■ **TO-DO ITEM**
An exact copy of all the data is needed, with every picture left out.

■ **INFORMATION**
-- Opening Marker --

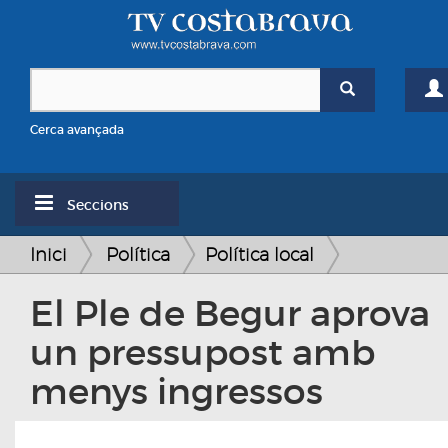
Cerca avançada
Seccions
Inici
Política
Política local
El Ple de Begur aprova
un pressupost amb
menys ingressos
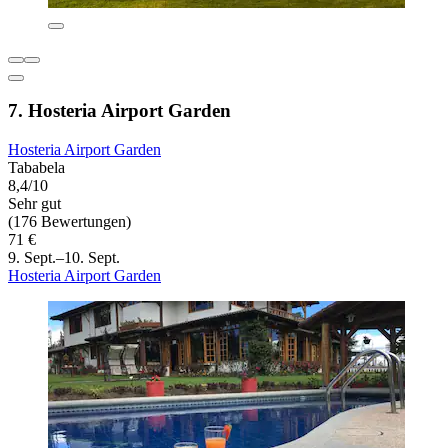
7. Hosteria Airport Garden
Hosteria Airport Garden
Tababela
8,4/10
Sehr gut
(176 Bewertungen)
71 €
9. Sept.–10. Sept.
Hosteria Airport Garden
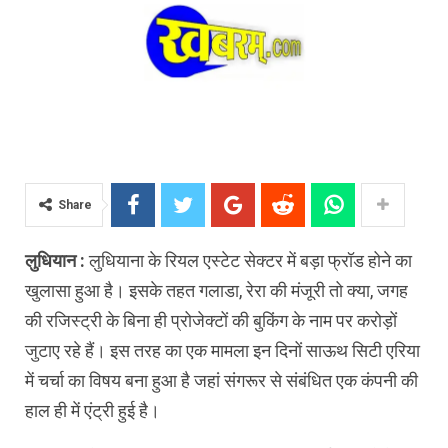
Share
लुधियान :
लुधियाना के रियल एस्टेट सेक्टर में बड़ा फ्रॉड होने का
खुलासा हुआ है। इसके तहत गलाडा, रेरा की मंजूरी तो क्या, जगह
की रजिस्ट्री के बिना ही प्रोजेक्टों की बुकिंग के नाम पर करोड़ों
जुटाए रहे हैं। इस तरह का एक मामला इन दिनों साऊथ सिटी एरिया
में चर्चा का विषय बना हुआ है जहां संगरूर से संबंधित एक कंपनी की
हाल ही में एंट्री हुई है।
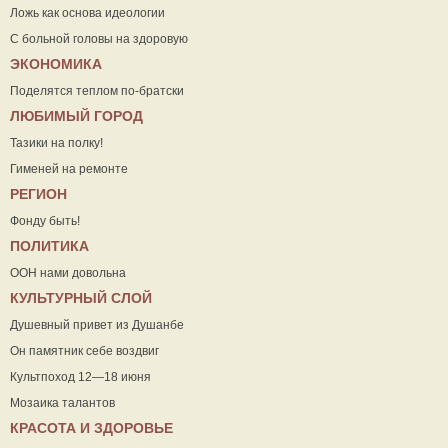
Ложь как основа идеологии
С больной головы на здоровую
ЭКОНОМИКА
Поделятся теплом по-братски
ЛЮБИМЫЙ ГОРОД
Тазики на полку!
Гименей на ремонте
РЕГИОН
Фонду быть!
ПОЛИТИКА
ООН нами довольна
КУЛЬТУРНЫЙ СЛОЙ
Душевный привет из Душанбе
Он памятник себе воздвиг
Культпоход 12—18 июня
Мозаика талантов
КРАСОТА И ЗДОРОВЬЕ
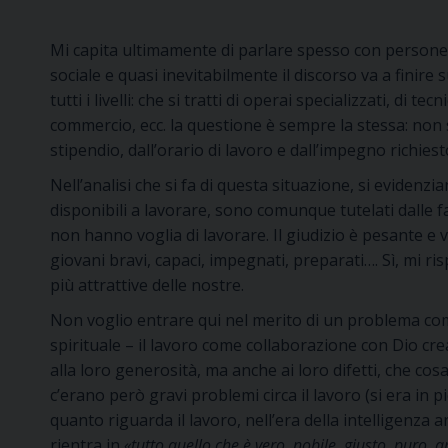
Mi capita ultimamente di parlare spesso con persone
sociale e quasi inevitabilmente il discorso va a finire 
tutti i livelli: che si tratti di operai specializzati, di te
commercio, ecc. la questione è sempre la stessa: non s
stipendio, dall’orario di lavoro e dall’impegno richie
Nell’analisi che si fa di questa situazione, si evidenzia
disponibili a lavorare, sono comunque tutelati dalle fam
non hanno voglia di lavorare. Il giudizio è pesante e 
giovani bravi, capaci, impegnati, preparati…. Sì, mi 
più attrattive delle nostre.
Non voglio entrare qui nel merito di un problema com
spirituale – il lavoro come collaborazione con Dio cre
alla loro generosità, ma anche ai loro difetti, che co
c’erano però gravi problemi circa il lavoro (si era in
quanto riguarda il lavoro, nell’era della intelligenza 
rientra in
«tutto quello che è vero, nobile, giusto, puro, 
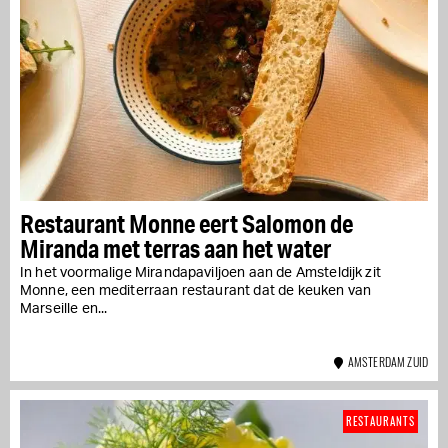
Restaurant Monne eert Salomon de
Miranda met terras aan het water
In het voormalige Mirandapaviljoen aan de Amsteldijk zit
Monne, een mediterraan restaurant dat de keuken van
Marseille en...
AMSTERDAM ZUID
RESTAURANTS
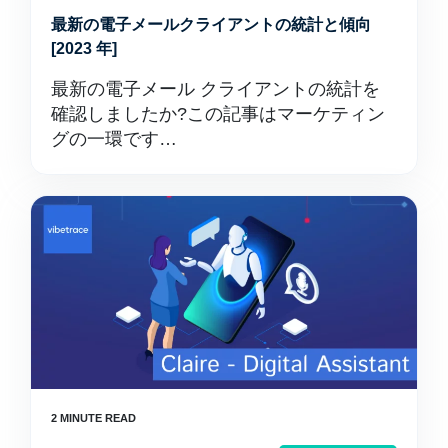
最新の電子メールクライアントの統計と傾向
[2023 年]
最新の電子メール クライアントの統計を
確認しましたか?この記事はマーケティン
グの一環です…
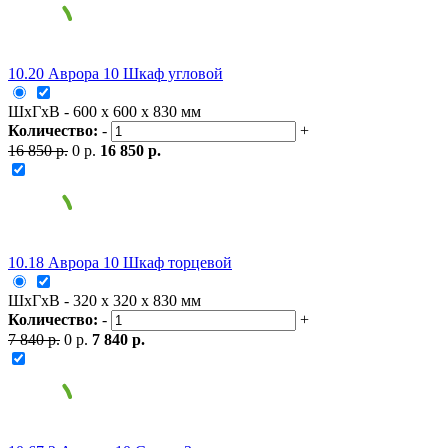
10.20 Аврора 10 Шкаф угловой
ШxГxВ - 600 x 600 x 830 мм
Количество:
-
+
16 850 р.
0 р.
16 850 р.
10.18 Аврора 10 Шкаф торцевой
ШxГxВ - 320 x 320 x 830 мм
Количество:
-
+
7 840 р.
0 р.
7 840 р.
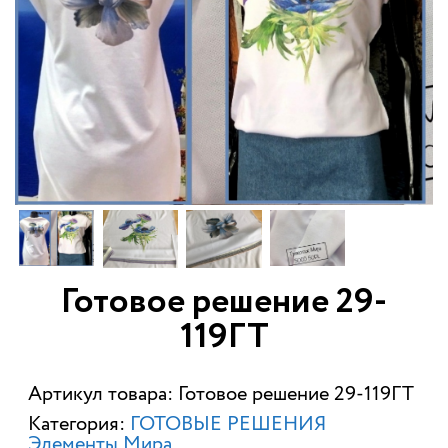
Готовое решение 29-
119ГТ
Артикул товара: Готовое решение 29-119ГТ
Категория:
ГОТОВЫЕ РЕШЕНИЯ
Элементы Мира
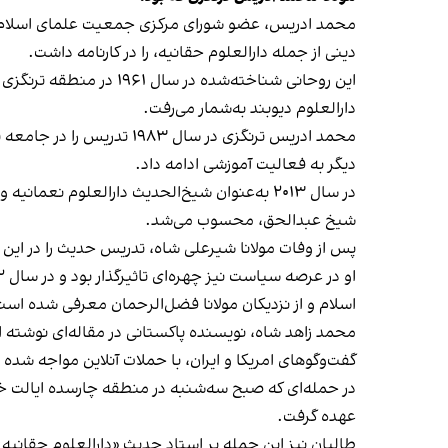
محمد ادریس، عضو شورای مرکزی جمعیت علمای اسلام و 
دینی از جمله دارالعلوم حقانیه، را در کارنامه داشت.
این روحانی شناخته‌شده 
دارالعلوم دیوبند به‌شمار می‌رفت.
محمد ادریس ترنگزی در سا
دیگر به فعالیت آموزشی ادامه داد.
در سال ۲۰۱۳ به‌عنوان شیخ‌الحدیث دارالعلوم ن
شیخ عبدالحق، محسوب می‌شد.
پس از وفات مولانا شیرعلی شاه، تدریس حدیث را در این م
اسلام و از نزدیکان مولانا فضل‌الرحمان معرفی شده است
محمد زاهد شاه، نویسنده پاکستانی در مقاله‌ای نوشته 
گفت‌وگوهای امریکا و ایران، با حملات آنلاین مواجه شده 
در حمله‌ای که صبح سه‌شنبه در منطقه چارسده ایالت خ
عهده گرفت.
طالبان نیز این حمله بر استاد حدیث «دارالعلوم حقانیه»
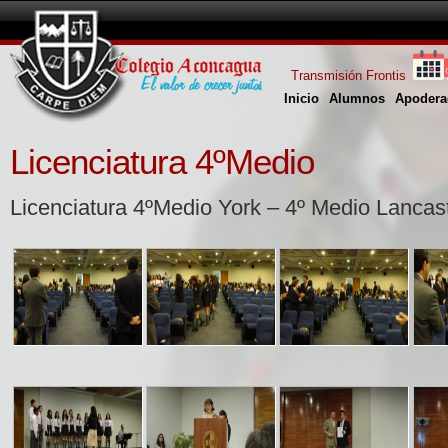
Transmisión Frontis
Inicio
Alumnos
Apodera
Licenciatura 4ºMedio
Licenciatura 4ºMedio York – 4º Medio Lancas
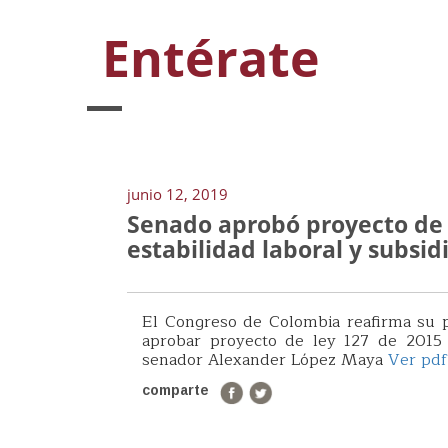
Entérate
junio 12, 2019
Senado aprobó proyecto de L
estabilidad laboral y subsi
El Congreso de Colombia reafirma su p
aprobar proyecto de ley 127 de 2015
senador Alexander López Maya
Ver pdf
comparte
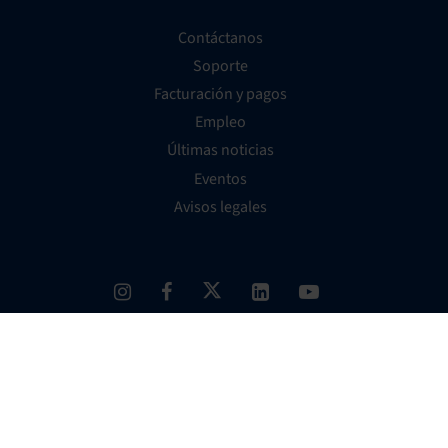
Contáctanos
Soporte
Facturación y pagos
Empleo
Últimas noticias
Eventos
Avisos legales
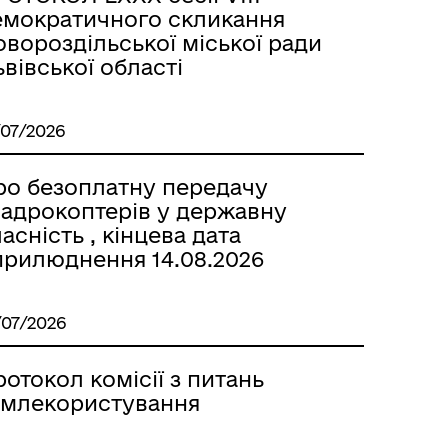
емократичного скликання
вороздільської міської ради
вівської області
/07/2026
ро безоплатну передачу
вадрокоптерів у державну
асність , кінцева дата
прилюднення 14.08.2026
/07/2026
отокол комісії з питань
емлекористування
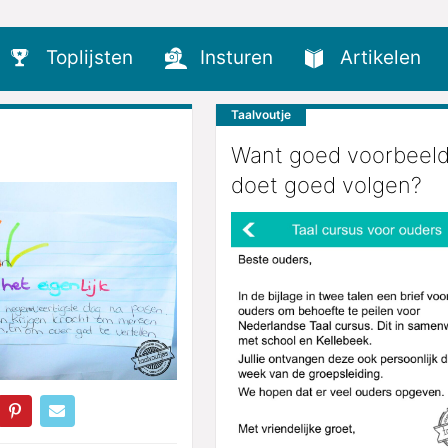
Toplijsten
Insturen
Artikelen
Taalvoutje
Want goed voorbeel
doet goed volgen?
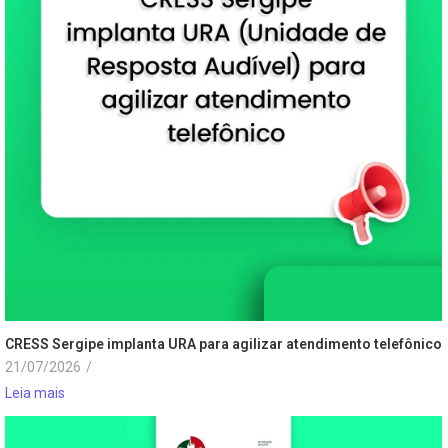
CRESS Sergipe implanta URA para agilizar atendimento telefônico
21/07/2026
/
Leia mais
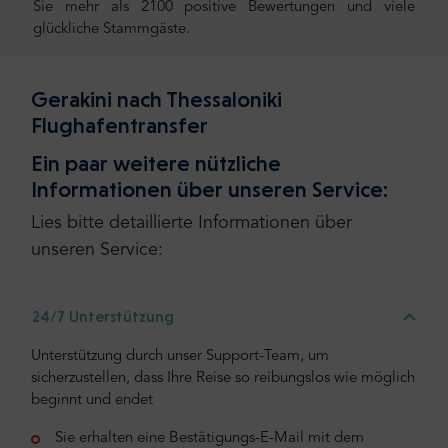
Sie mehr als 2100 positive Bewertungen und viele
glückliche Stammgäste.
Gerakini nach Thessaloniki
Flughafentransfer
Ein paar weitere nützliche
Informationen über unseren Service:
Lies bitte detaillierte Informationen über
unseren Service:
24/7 Unterstützung
Unterstützung durch unser Support-Team, um
sicherzustellen, dass Ihre Reise so reibungslos wie möglich
beginnt und endet
Sie erhalten eine Bestätigungs-E-Mail mit dem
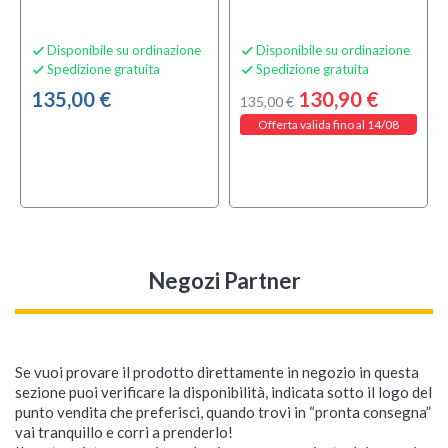
Disponibile su ordinazione
Disponibile su ordinazione


Spedizione gratuita
Spedizione gratuita


135,00 €
130,90 €
135,00 €
Offerta valida fino al 14/08
Negozi Partner
Se vuoi provare il prodotto direttamente in negozio in questa
sezione puoi verificare la disponibilità, indicata sotto il logo del
punto vendita che preferisci, quando trovi in “pronta consegna”
vai tranquillo e corri a prenderlo!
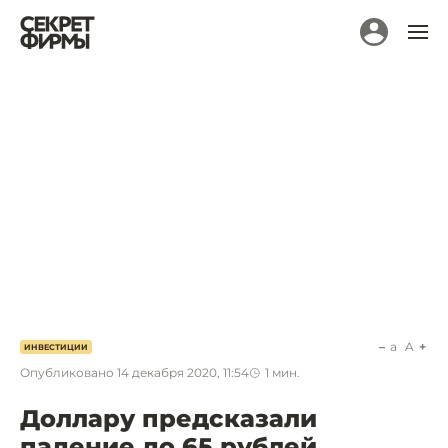
a
A
ИНВЕСТИЦИИ
Опубликовано
14 декабря 2020, 11:54
1
мин.
Доллару предсказали
падение до 65 рублей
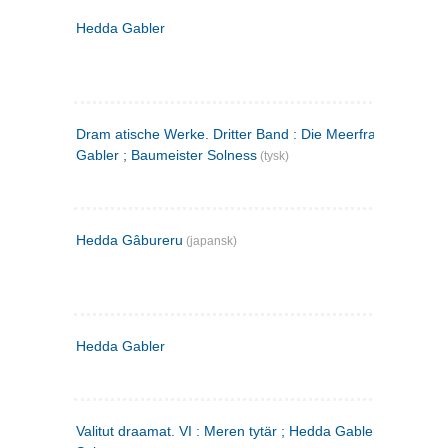
Hedda Gabler
Dram atische Werke. Dritter Band : Die Meerfrau ; Hedda
Gabler ; Baumeister Solness
(tysk)
Hedda Gâbureru
(japansk)
Hedda Gabler
Valitut draamat. VI : Meren tytär ; Hedda Gabler ; Rakentaj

-- Closing Marker --

■ **RESPONSE TO THE EXERCISE**
Cerca avançada
Seccions
Inici
Política
Política local
El Ple de Begur aprova
un pressupost amb
menys ingressos
7. Hosteria Airport Garden
Hosteria Airport Garden
Tababela
8,4/10
Sehr gut
(176 Bewertungen)
71 €
9. Sept.–10. Sept.
Hosteria Airport Garden
Share
लुधियान :
लुधियाना के रियल एस्टेट सेक्टर में बड़ा फ्रॉड होने का
खुलासा हुआ है। इसके तहत गलाडा, रेरा की मंजूरी तो क्या, जगह
की रजिस्ट्री के बिना ही प्रोजेक्टों की बुकिंग के नाम पर करोड़ों
जुटाए रहे हैं। इस तरह का एक मामला इन दिनों साऊथ सिटी एरिया
में चर्चा का विषय बना हुआ है जहां संगरूर से संबंधित एक कंपनी की
हाल ही में एंट्री हुई है।
Ложь как основа идеологии
С больной головы на здоровую
ЭКОНОМИКА
Поделятся теплом по-братски
ЛЮБИМЫЙ ГОРОД
Тазики на полку!
Гименей на ремонте
РЕГИОН
Фонду быть!
ПОЛИТИКА
ООН нами довольна
КУЛЬТУРНЫЙ СЛОЙ
Душевный привет из Душанбе
Он памятник себе воздвиг
Культпоход 12—18 июня
Мозаика талантов
КРАСОТА И ЗДОРОВЬЕ
Mi capita ultimamente di parlare spesso con persone
sociale e quasi inevitabilmente il discorso va a finire 
tutti i livelli: che si tratti di operai specializzati, di te
commercio, ecc. la questione è sempre la stessa: non s
stipendio, dall’orario di lavoro e dall’impegno richie
Nell’analisi che si fa di questa situazione, si evidenzia
disponibili a lavorare, sono comunque tutelati dalle fam
non hanno voglia di lavorare. Il giudizio è pesante e 
giovani bravi, capaci, impegnati, preparati…. Sì, mi 
più attrattive delle nostre.
Non voglio entrare qui nel merito di un problema com
spirituale – il lavoro come collaborazione con Dio cre
alla loro generosità, ma anche ai loro difetti, che co
c’erano però gravi problemi circa il lavoro (si era in
quanto riguarda il lavoro, nell’era della intelligenza 
rientra in
«tutto quello che è vero, nobile, giusto, puro, 
Restaurant Monne eert Salomon de
Miranda met terras aan het water
In het voormalige Mirandapaviljoen aan de Amsteldijk zit
Monne, een mediterraan restaurant dat de keuken van
Marseille en...
AMSTERDAM ZUID
RESTAURANTS
最新の電子メールクライアントの統計と傾向
[2023 年]
最新の電子メール クライアントの統計を
確認しましたか?この記事はマーケティン
グの一環です…
10.20 Аврора 10 Шкаф угловой
ШxГxВ - 600 x 600 x 830 мм
Количество:
-
+
16 850 р.
0 р.
16 850 р.
10.18 Аврора 10 Шкаф торцевой
ШxГxВ - 320 x 320 x 830 мм
Количество:
-
+
7 840 р.
0 р.
7 840 р.
Готовое решение 29-
119ГТ
Артикул товара: Готовое решение 29-119ГТ
Категория:
ГОТОВЫЕ РЕШЕНИЯ
Элементы Мира
محمد ادریس، عضو شورای مرکزی جمعیت علمای اسلام و 
دینی از جمله دارالعلوم حقانیه، را در کارنامه داشت.
این روحانی شناخته‌شده 
دارالعلوم دیوبند به‌شمار می‌رفت.
محمد ادریس ترنگزی در سا
دیگر به فعالیت آموزشی ادامه داد.
در سال ۲۰۱۳ به‌عنوان شیخ‌الحدیث دارالعلوم ن
شیخ عبدالحق، محسوب می‌شد.
پس از وفات مولانا شیرعلی شاه، تدریس حدیث را در این م
اسلام و از نزدیکان مولانا فضل‌الرحمان معرفی شده است
محمد زاهد شاه، نویسنده پاکستانی در مقاله‌ای نوشته 
گفت‌وگوهای امریکا و ایران، با حملات آنلاین مواجه شده 
در حمله‌ای که صبح سه‌شنبه در منطقه چارسده ایالت خ
عهده گرفت.
طالبان نیز این حمله بر استاد حدیث «دارالعلوم حقانیه»
Transmisión Frontis
Inicio
Alumnos
Apodera
Licenciatura 4ºMedio
Licenciatura 4ºMedio York – 4º Medio Lancas
Entérate
junio 12, 2019
Senado aprobó proyecto de L
estabilidad laboral y subsi
El Congreso de Colombia reafirma su p
aprobar proyecto de ley 127 de 2015
senador Alexander López Maya
Ver pdf
comparte
Contáctanos
Soporte
Facturación y pagos
Empleo
Últimas noticias
Eventos
Avisos legales
емократичного скликання
вороздільської міської ради
вівської області
/07/2026
ро безоплатну передачу
вадрокоптерів у державну
асність , кінцева дата
прилюднення 14.08.2026
/07/2026
отокол комісії з питань
емлекористування
Toplijsten
Insturen
Artikelen
Taalvoutje
Want goed voorbeel
doet goed volgen?
CRESS Sergipe implanta URA para agilizar atendimento telefônico
21/07/2026
/
Leia mais
Sie mehr als 2100 positive Bewertungen und viele
glückliche Stammgäste.
Gerakini nach Thessaloniki
Flughafentransfer
Ein paar weitere nützliche
Informationen über unseren Service:
Lies bitte detaillierte Informationen über
unseren Service:
24/7 Unterstützung
Unterstützung durch unser Support-Team, um
sicherzustellen, dass Ihre Reise so reibungslos wie möglich
beginnt und endet
Sie erhalten eine Bestätigungs-E-Mail mit dem
Disponibile su ordinazione
Disponibile su ordinazione


Spedizione gratuita
Spedizione gratuita


135,00 €
130,90 €
135,00 €
Offerta valida fino al 14/08
Negozi Partner
Se vuoi provare il prodotto direttamente in negozio in questa
sezione puoi verificare la disponibilità, indicata sotto il logo del
punto vendita che preferisci, quando trovi in “pronta consegna”
vai tranquillo e corri a prenderlo!
a
A
ИНВЕСТИЦИИ
Опубликовано
14 декабря 2020, 11:54
1
мин.
Доллару предсказали
падение до 65 рублей
Hedda Gabler
Dram atische Werke. Dritter Band : Die Meerfrau ; Hedda
Gabler ; Baumeister Solness
(tysk)
Hedda Gâbureru
(japansk)
Hedda Gabler
Valitut draamat. VI : Meren tytär ; Hedda Gabler ; Rakentaj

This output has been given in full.